The UN’s World Food Programme (WFP) says that it will soon be unable to feed the 1.6 million refugees in northern Uganda. The UN has appealed for $112 million in aid for 2004 alone, largely for the WFP in the north. Medicines and shelters are also needed.

There have also been calls from various quarters, including the Ugandan media, for a foreign military intervention. UN Security Council member, Britain’s ambassador Sir Emyr Parry Jones, is backing intervention by the African Union and Ugandan forces ostensibly to protect the humanitarian effort in Uganda. But any western military intervention, direct or conducted by proxy forces, will be used to further the predatory aims of the imperialist powers.

The moves towards intervention in Uganda echo the recent manoeuvres in Sudan’s Darfur region.

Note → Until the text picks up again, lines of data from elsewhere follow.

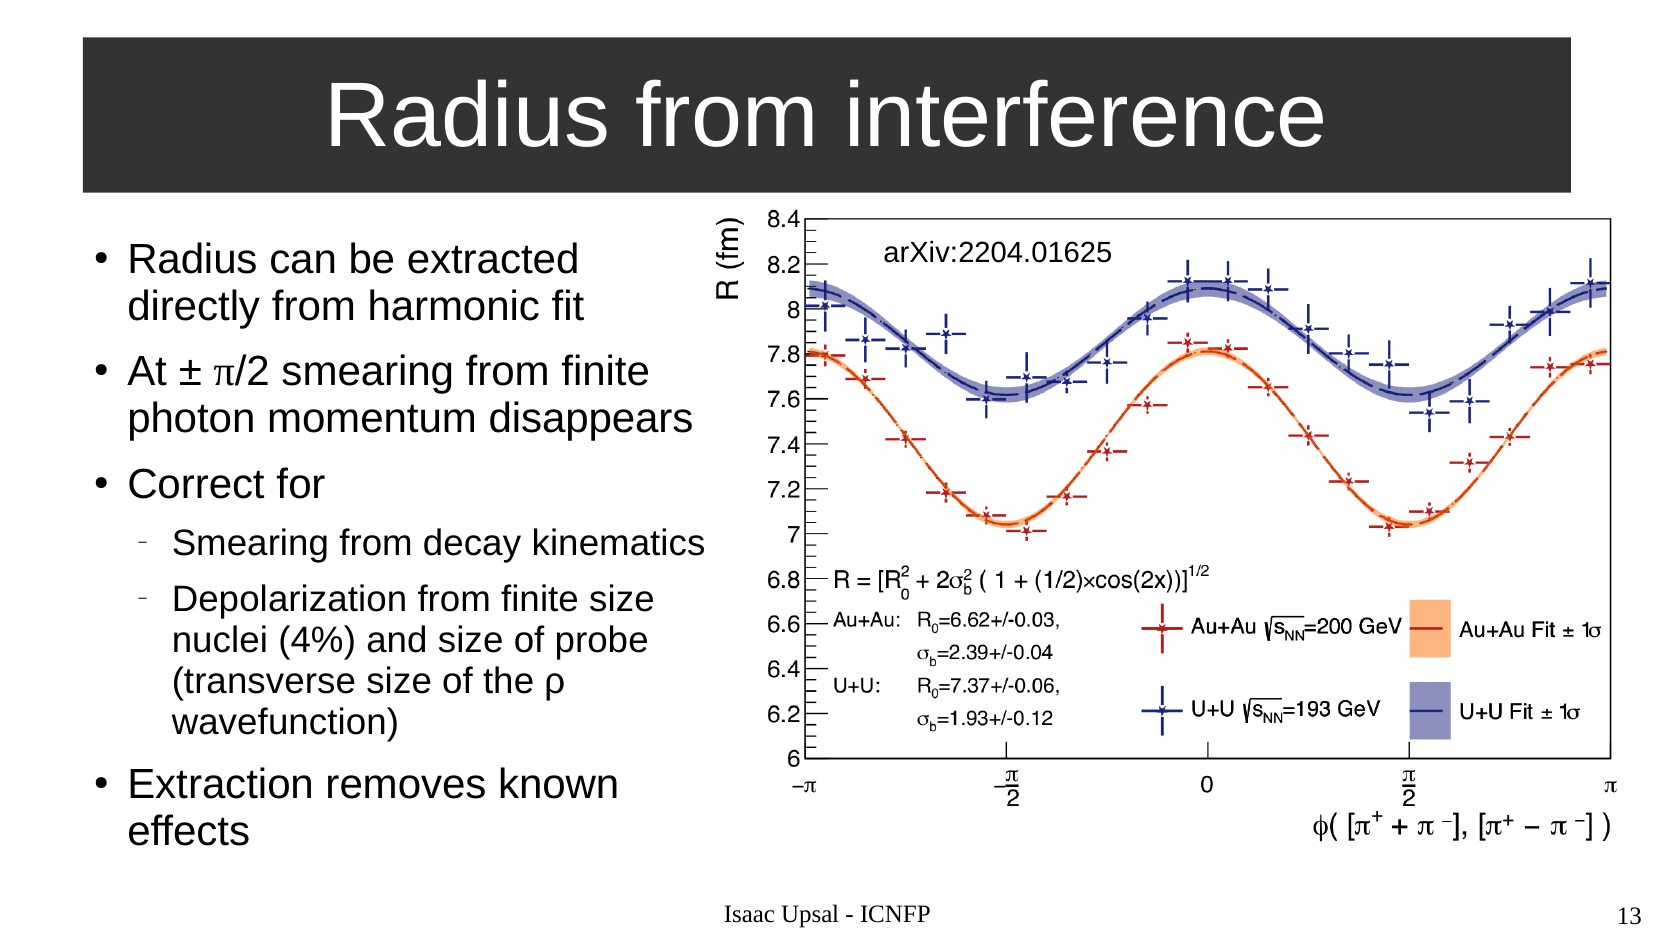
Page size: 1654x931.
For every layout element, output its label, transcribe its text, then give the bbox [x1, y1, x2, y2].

title Radius from interference [82, 37, 1571, 193]
picture [705, 203, 1621, 844]
list Radius can be extracted directly from harmonic fit At ± π/2 smearing from finite photon momentum disappears Correct for Smearing from decay kinematics Depolarization from finite size nuclei (4%) and size of probe (transverse size of the ρ wavefunction) Extraction removes known effects [82, 235, 721, 918]
text_box arXiv:2204.01625 [868, 228, 1252, 277]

African Union forces backed by the west have increased their presence in Sudan at a crucial stage in the southern peace negotiations, under the auspices of protecting the humanitarian effort.

Historically, neighbouring Sudan has backed the LRA, whilst Uganda like the United States, has supported the Sudan People’s Liberation Army (SPLA) against Khartoum. Uganda was also one of the few African countries to endorse the US invasion of Iraq. The SPLA and Khartoum are on the verge of completing a US-brokered peace agreement that will allow greater access for western oil companies to the country’s southern oil fields.

Last week, Rashid Reich, director of the Uganda Chamber of Mines and secretary-general of the Uganda Mining Association, announced that uranium had been found in four regions of the country. “According to The Mineral Resource of Uganda, Bulletin Number Four,” he said, “produced by the colonial government after thorough exploration, Uganda was declared a mineral-rich area.” He announced that over 100 minerals are found in Uganda and that 46 areas have been confirmed to have gold. Uganda also has some oil.

Meanwhile, the Belgian army is to establish a base at Entebbe on Lake Victoria south of Kampala, ostensibly to provide logistical support to Benin military peacekeepers in the Democratic Republic of Congo’s Ituri region. President Museveni has welcomed this development due next year.